PROBLEM TO WORK ON
In the listing below, locate the line that contains "B. frustrated" and the line that contains "stallions in SPT". Restate word for word those two lines and every line between them, and nothing else.

RECORDS PROVIDED
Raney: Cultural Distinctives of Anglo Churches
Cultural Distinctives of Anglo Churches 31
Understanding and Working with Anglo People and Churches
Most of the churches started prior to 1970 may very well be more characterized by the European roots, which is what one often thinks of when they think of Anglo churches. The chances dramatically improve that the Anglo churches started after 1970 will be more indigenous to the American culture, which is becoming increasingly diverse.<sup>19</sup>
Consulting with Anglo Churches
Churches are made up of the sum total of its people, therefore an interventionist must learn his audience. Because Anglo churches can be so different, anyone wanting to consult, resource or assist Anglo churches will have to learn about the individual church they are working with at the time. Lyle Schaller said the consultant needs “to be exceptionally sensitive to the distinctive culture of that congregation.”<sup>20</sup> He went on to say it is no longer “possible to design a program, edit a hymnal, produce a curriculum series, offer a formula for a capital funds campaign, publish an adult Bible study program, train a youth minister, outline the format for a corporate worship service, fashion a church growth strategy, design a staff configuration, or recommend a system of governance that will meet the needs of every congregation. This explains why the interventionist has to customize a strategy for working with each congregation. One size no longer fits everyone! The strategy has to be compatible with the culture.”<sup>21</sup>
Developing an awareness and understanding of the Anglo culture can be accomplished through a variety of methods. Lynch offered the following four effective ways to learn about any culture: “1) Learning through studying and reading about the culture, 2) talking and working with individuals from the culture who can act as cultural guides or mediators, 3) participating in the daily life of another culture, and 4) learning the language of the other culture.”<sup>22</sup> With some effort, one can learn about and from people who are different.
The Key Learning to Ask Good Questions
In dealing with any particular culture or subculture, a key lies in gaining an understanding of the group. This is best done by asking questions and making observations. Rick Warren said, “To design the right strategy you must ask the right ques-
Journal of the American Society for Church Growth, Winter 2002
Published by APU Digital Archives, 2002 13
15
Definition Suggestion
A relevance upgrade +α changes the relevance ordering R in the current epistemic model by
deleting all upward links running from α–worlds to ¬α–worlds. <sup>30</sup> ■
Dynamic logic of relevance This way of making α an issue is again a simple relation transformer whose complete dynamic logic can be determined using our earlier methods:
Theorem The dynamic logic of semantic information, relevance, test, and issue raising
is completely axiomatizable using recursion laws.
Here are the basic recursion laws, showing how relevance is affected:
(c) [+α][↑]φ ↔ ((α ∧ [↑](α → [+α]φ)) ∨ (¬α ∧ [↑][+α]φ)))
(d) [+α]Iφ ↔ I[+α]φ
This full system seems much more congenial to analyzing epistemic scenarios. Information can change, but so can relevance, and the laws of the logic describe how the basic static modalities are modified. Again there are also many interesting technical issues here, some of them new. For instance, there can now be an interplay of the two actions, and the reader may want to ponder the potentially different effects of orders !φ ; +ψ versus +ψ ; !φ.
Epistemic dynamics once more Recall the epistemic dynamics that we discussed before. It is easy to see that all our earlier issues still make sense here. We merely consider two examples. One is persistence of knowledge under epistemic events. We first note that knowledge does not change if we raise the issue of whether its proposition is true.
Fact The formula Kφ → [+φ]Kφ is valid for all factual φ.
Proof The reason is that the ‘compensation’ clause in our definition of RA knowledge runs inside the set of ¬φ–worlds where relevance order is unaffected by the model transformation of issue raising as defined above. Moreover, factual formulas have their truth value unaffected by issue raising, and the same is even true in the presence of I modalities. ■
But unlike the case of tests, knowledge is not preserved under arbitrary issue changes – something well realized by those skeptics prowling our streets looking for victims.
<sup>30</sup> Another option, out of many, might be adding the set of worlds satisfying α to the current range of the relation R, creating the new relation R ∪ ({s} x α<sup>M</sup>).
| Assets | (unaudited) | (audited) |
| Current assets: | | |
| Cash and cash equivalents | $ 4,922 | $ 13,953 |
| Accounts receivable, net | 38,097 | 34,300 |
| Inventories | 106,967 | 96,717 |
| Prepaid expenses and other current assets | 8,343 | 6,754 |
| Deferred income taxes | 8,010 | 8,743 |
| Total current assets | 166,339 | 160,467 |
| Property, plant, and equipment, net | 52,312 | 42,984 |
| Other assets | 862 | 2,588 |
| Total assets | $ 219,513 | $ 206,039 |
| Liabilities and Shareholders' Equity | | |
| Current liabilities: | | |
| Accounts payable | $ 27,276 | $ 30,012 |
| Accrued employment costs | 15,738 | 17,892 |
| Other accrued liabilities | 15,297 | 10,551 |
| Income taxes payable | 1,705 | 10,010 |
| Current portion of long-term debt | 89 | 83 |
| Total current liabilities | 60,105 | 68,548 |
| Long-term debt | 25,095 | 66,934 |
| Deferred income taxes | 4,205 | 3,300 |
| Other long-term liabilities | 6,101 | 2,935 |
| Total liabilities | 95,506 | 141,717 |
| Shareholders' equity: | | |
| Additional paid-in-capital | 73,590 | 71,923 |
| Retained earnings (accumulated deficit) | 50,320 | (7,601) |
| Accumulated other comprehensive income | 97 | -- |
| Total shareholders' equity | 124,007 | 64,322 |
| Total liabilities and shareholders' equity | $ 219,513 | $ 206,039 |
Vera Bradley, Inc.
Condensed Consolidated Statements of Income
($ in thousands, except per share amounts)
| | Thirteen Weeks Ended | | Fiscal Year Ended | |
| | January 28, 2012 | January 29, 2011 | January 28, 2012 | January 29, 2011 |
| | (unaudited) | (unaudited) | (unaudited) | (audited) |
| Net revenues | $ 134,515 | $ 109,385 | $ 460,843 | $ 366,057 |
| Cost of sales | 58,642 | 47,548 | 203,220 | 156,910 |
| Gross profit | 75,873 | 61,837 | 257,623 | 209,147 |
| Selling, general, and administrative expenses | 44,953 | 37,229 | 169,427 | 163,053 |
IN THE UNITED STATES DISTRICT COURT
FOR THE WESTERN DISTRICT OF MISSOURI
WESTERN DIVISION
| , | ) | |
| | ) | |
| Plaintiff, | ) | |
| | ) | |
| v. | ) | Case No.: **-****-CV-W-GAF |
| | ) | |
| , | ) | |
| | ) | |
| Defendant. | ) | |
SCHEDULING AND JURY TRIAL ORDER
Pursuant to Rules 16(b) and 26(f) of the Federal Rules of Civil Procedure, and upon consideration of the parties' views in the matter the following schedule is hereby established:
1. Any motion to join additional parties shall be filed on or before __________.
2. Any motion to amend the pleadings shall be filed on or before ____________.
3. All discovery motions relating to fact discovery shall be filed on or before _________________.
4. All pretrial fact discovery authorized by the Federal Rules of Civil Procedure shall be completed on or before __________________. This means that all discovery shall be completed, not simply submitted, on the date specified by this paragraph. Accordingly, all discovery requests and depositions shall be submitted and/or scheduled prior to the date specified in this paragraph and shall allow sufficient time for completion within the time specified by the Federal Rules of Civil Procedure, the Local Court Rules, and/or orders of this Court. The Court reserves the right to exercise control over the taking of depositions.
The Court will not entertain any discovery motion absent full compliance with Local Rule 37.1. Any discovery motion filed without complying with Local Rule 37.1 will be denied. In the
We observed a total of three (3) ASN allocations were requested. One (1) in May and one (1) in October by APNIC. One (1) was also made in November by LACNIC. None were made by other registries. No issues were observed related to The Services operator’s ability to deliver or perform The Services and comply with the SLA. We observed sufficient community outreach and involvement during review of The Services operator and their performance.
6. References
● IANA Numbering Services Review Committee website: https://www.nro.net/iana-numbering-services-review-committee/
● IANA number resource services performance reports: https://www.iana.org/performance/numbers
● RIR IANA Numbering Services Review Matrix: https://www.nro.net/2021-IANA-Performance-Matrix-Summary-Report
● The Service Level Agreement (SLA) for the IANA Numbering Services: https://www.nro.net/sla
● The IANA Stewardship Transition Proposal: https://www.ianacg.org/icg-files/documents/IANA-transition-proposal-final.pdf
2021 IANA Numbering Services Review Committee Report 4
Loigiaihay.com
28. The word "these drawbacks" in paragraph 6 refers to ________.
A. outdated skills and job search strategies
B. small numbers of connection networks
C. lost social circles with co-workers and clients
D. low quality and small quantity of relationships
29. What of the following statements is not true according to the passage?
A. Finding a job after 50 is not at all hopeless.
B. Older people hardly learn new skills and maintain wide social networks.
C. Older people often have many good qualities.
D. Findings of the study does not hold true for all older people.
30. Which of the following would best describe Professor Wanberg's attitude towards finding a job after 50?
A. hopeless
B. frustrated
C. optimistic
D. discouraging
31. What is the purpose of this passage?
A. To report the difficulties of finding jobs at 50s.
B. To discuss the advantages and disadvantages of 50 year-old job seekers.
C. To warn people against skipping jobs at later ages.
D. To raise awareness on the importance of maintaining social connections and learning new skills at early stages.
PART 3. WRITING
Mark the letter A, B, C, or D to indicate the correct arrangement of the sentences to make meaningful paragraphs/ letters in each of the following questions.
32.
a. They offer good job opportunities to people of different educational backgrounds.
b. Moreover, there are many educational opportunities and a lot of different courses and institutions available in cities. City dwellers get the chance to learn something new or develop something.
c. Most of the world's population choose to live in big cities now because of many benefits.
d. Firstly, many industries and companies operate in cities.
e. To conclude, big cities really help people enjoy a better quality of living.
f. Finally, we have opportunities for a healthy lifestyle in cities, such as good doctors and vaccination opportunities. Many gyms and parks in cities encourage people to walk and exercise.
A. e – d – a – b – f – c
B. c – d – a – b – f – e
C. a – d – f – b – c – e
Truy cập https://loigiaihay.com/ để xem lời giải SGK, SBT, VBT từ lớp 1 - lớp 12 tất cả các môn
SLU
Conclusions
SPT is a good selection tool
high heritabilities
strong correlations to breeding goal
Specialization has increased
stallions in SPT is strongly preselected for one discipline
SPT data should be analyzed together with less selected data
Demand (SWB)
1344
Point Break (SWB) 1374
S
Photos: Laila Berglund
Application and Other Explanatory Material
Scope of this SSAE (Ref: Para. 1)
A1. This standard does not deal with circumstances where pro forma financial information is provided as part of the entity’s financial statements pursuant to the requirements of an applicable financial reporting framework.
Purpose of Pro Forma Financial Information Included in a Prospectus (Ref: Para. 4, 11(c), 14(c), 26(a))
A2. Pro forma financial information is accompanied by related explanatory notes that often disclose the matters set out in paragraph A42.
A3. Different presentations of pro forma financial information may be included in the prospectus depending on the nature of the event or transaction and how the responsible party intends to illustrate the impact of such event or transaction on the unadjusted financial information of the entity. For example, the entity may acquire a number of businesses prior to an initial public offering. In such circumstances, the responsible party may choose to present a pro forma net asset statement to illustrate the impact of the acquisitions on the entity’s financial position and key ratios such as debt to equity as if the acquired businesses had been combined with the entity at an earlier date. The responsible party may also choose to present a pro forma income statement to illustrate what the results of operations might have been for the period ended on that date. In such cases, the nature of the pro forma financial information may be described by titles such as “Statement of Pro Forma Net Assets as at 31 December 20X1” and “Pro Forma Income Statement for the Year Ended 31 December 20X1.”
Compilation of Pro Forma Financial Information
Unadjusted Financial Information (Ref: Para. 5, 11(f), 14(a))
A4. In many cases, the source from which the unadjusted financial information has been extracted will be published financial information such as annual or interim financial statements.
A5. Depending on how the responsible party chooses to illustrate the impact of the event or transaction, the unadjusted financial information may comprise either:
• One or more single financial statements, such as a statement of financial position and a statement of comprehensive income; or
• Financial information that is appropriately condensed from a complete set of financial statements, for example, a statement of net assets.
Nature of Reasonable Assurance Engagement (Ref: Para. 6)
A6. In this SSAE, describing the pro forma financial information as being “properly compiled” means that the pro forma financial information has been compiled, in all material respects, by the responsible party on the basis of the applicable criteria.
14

ANSWER TO THIS PROBLEM
B. frustrated
C. optimistic
D. discouraging
31. What is the purpose of this passage?
A. To report the difficulties of finding jobs at 50s.
B. To discuss the advantages and disadvantages of 50 year-old job seekers.
C. To warn people against skipping jobs at later ages.
D. To raise awareness on the importance of maintaining social connections and learning new skills at early stages.
PART 3. WRITING
Mark the letter A, B, C, or D to indicate the correct arrangement of the sentences to make meaningful paragraphs/ letters in each of the following questions.
32.
a. They offer good job opportunities to people of different educational backgrounds.
b. Moreover, there are many educational opportunities and a lot of different courses and institutions available in cities. City dwellers get the chance to learn something new or develop something.
c. Most of the world's population choose to live in big cities now because of many benefits.
d. Firstly, many industries and companies operate in cities.
e. To conclude, big cities really help people enjoy a better quality of living.
f. Finally, we have opportunities for a healthy lifestyle in cities, such as good doctors and vaccination opportunities. Many gyms and parks in cities encourage people to walk and exercise.
A. e – d – a – b – f – c
B. c – d – a – b – f – e
C. a – d – f – b – c – e
Truy cập https://loigiaihay.com/ để xem lời giải SGK, SBT, VBT từ lớp 1 - lớp 12 tất cả các môn
SLU
Conclusions
SPT is a good selection tool
high heritabilities
strong correlations to breeding goal
Specialization has increased
stallions in SPT is strongly preselected for one discipline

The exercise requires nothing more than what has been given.